BRIEF — Everything from the line containing "Follow the branches" to the end of the records must be restated word for word, and nothing else.
Top of DATA SHOWN
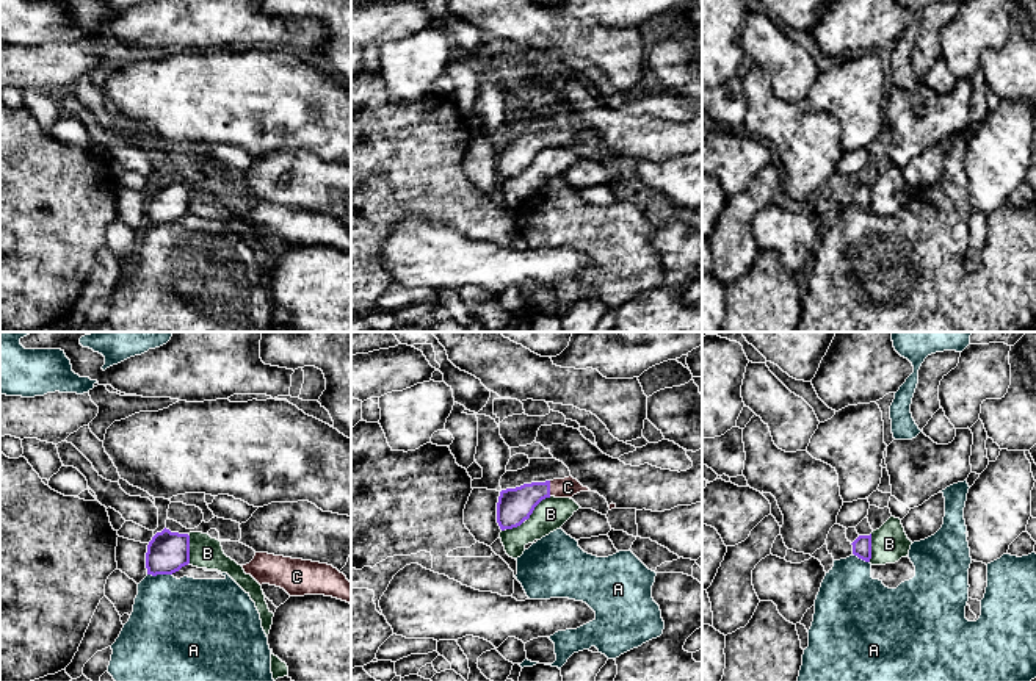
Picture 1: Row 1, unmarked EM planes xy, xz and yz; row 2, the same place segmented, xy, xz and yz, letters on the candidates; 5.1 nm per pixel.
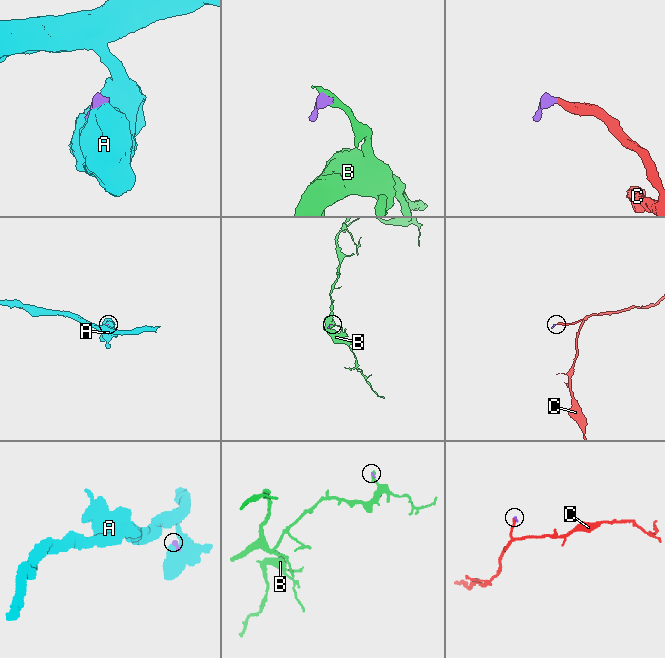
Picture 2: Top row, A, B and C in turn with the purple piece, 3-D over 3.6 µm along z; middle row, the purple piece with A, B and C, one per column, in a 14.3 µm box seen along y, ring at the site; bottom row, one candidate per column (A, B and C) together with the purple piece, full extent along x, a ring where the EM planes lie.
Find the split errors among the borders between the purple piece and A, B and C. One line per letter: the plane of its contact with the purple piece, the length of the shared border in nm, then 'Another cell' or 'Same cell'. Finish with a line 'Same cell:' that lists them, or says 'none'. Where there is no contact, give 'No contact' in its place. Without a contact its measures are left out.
A: Touches purple in xy. Shared border 130 nm. Another cell
B: Touches purple in xy. Shared border 150 nm. Another cell
C: Touches purple in xz. Shared border 80 nm. Same cell
Same cell: C

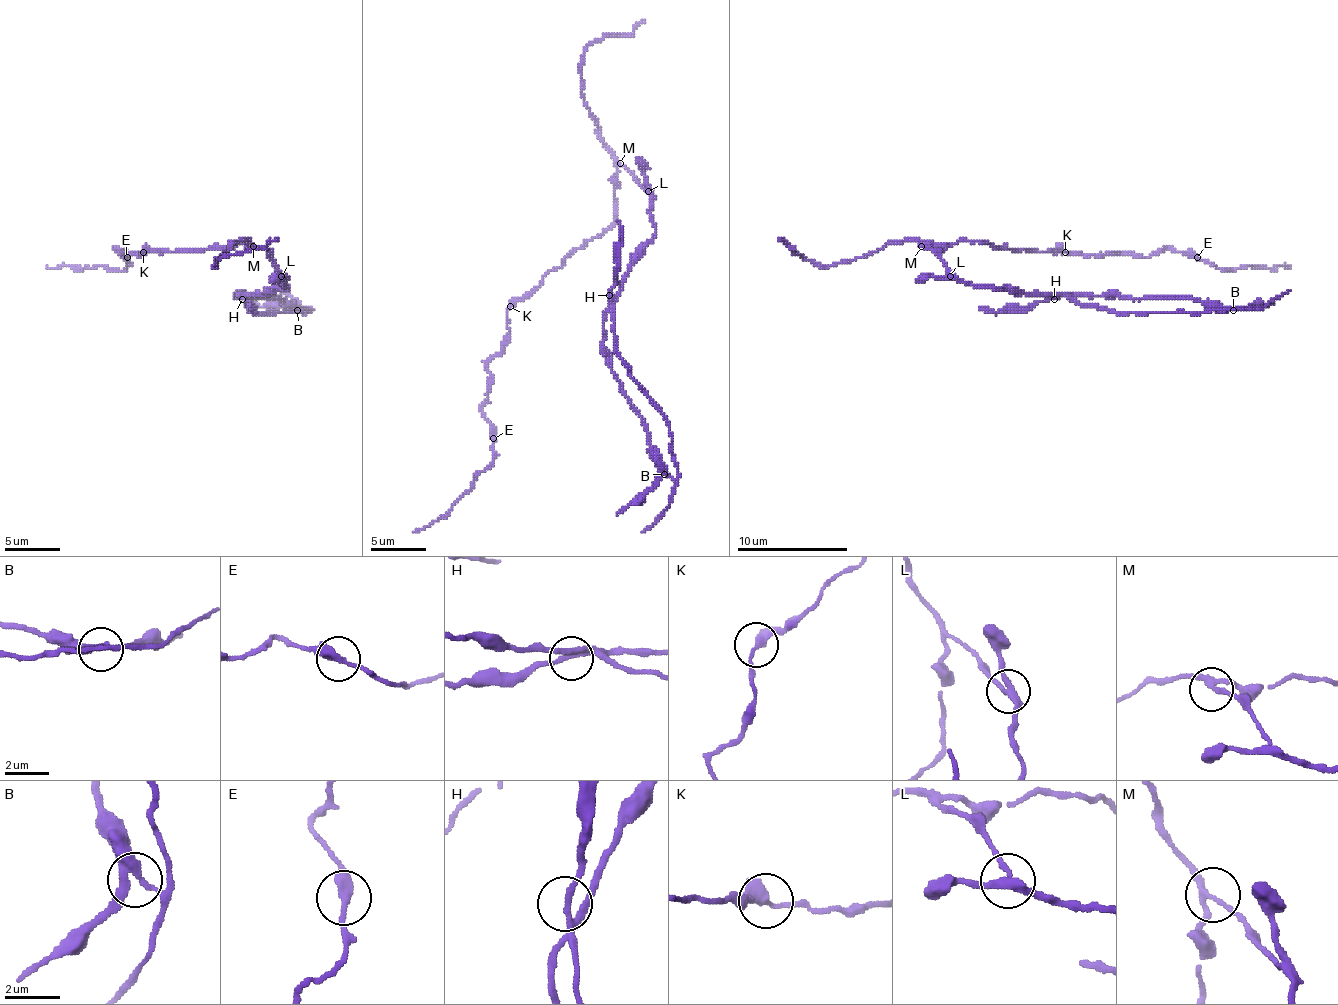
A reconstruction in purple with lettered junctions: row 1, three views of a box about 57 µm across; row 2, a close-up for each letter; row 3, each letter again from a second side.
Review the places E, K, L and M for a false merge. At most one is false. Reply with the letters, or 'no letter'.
L

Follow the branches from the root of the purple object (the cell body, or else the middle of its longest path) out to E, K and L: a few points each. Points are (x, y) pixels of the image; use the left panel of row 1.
E: (248, 243), (143, 254), (124, 252), (124, 257), (116, 246), (127, 257)
K: (248, 243), (248, 241), (234, 246), (143, 252)
L: (248, 243), (261, 246), (275, 263), (281, 277)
Bottom of DATA SHOWN
WRITTEN REPLY —
Follow the branches from the root of the purple object (the cell body, or else the middle of its longest path) out to E, K and L: a few points each. Points are (x, y) pixels of the image; use the left panel of row 1.
E: (248, 243), (143, 254), (124, 252), (124, 257), (116, 246), (127, 257)
K: (248, 243), (248, 241), (234, 246), (143, 252)
L: (248, 243), (261, 246), (275, 263), (281, 277)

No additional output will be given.